One last thing: an important property of detailed balance is that it holds for sequences of arbitrary length. However, it turns out that if your Markov chain is reversible for length-2 sequences, then it will be reversible for length-$n$ sequences. To prove this, we can proceed by induction: we will show that if a Markov chain has reversible $n$-sequences, this implies that all $(n+1)$-sequences are also reversible.

Assume that $n$-sequences are reversible where $n \ge 2$, meaning for any states $a, b, …, k$:

\[p(a_1, b_2, ..., j_n) = p(j_1, ..., b_{n-1}, a_n)\]

Let $(a_1,…,k_{n+1})$ be an $(n+1)$-sequence. Then using the chain rule:

\[p(a_1,...,k_{n+1}) = p(a_1,...,j_n) \times p(k_{n+1}|a_1,...,j_n)\]

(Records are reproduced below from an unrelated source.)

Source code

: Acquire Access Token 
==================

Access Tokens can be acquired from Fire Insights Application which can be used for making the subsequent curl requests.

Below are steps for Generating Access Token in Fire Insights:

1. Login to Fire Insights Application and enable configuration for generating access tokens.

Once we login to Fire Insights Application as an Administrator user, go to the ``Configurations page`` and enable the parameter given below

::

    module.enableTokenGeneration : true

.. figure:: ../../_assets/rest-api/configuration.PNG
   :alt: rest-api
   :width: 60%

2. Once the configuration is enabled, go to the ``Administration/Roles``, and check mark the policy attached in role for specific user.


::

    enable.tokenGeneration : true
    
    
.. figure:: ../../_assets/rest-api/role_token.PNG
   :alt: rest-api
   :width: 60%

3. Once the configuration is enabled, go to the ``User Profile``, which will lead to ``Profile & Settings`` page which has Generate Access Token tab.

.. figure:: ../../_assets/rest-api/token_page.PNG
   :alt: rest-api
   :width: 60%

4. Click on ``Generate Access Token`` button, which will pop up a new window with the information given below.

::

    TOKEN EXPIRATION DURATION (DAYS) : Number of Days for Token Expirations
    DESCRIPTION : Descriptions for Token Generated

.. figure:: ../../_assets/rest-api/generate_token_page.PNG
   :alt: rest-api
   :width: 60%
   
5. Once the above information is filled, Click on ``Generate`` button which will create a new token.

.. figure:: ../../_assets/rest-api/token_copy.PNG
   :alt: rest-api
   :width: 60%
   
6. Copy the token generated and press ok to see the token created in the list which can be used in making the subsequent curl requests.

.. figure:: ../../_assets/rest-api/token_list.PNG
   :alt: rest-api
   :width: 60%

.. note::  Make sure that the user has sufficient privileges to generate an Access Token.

But because we have the Markov condition, we can simplify the conditional probability to only depend on the last state:

\[p(a_1,...,k_{n+1}) = p(a_1,... ,j_n) \times p(k_{n+1}|j_n)\]

A couple things to keep in mind before we present the full proof:

  • As we have $n$-sequence detailed balance, we also have 2-sequence detailed balance. By 2-sequence detailed balance, we know $p(j_n)p(k_{n+1}|j_n) = p(k_{n})p(j_{n+1}|k_n)$ for any pair of states $j$ and $k$.
  • Because we are at steady state, we have time-translation symmetry for all marginals, conditionals, and joint probabilities with respect to location in the sequence. For any integers $m,n$, we have $p(i_n) = p(i_m)$, $p(j_{n+1}|i_n) = p(j_{m+1}|i_m)$, and $p(a_{1 + m},…, j_{n+m}) = p(a_1,…, j_{n})$

We can then show that:

\[\begin{align*} p(a_1,\cdots,k_{n+1}) &= p(a_1,\cdots ,j_n) \times p(k_{n+1}|j_n) \quad &\text{ (chain rule)} \\ &= p(j_1,\cdots ,a_n) \times p(k_{n+1}|j_n) \quad &\text{ (inductive hypothesis)} \\ &= [p(j_1) p(i_2|j_1)\cdots p(a_n|b_{n-1})] \times p(k_{n+1}|j_n) \quad &\text{ (chain rule)} \\ &= [p(i_2|j_1) \cdots p(a_n|b_{n-1})] \times p(k_{n+1}|j_n)p(j_n) \quad &\text{ (time translation)} \\ &= [p(i_2|j_1) \cdots p(a_n|b_{n-1})] \times p(j_{n+1}|k_n)p(k_n) \quad &\text{ (detailed balance)} \\ &= [p(k_1) p(j_2|k_1) p(i_3|j_2) \cdots p(a_{n+1}|b_n)] \quad &\text{ (time translation)} \\ &= p(k_1,j_2, \cdots ,a_{n+1}) \quad &\text{ (chain rule)} \end{align*}\]

Thus showing the $(n+1)$-sequence is also reversible.